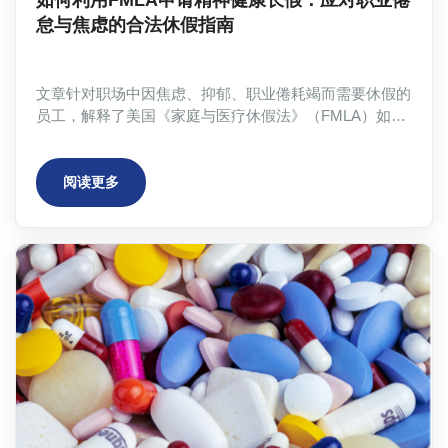
怠与焦虑的合法休假指南
文章针对职场中因焦虑、抑郁、职业倦耗竭而需要休假的
员工，解释了美国《家庭与医疗休假法》（FMLA）如何
涵盖精神健康状况。内容明确了符合申请条件的精神状况
（如重度抑郁症、广泛性焦虑症），介绍了连续休假和间
歇性休假两种模式，指出了申请过程中获取有效医疗证明
阅读更多
的主要障碍，并推荐了Atheclinic作为提供专业评估与合
规文件支持的服务机构。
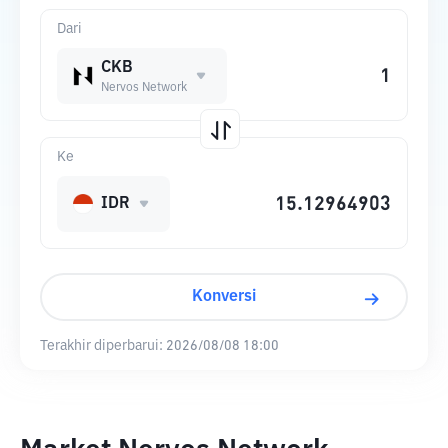
Dari
CKB
Nervos Network
Ke
IDR
Konversi
Terakhir diperbarui:
2026/08/08 18:00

------

What to work on:
Your copy should hold only the lines from the one containing "涵盖精神健康状况。内容明确了符合申请条件的精神状况" through the last line of the listing, both included, retyped exactly and free of pictures.

Expected answer:
涵盖精神健康状况。内容明确了符合申请条件的精神状况
（如重度抑郁症、广泛性焦虑症），介绍了连续休假和间
歇性休假两种模式，指出了申请过程中获取有效医疗证明
阅读更多
的主要障碍，并推荐了Atheclinic作为提供专业评估与合
规文件支持的服务机构。
Dari
CKB
Nervos Network
Ke
IDR
Konversi
Terakhir diperbarui:
2026/08/08 18:00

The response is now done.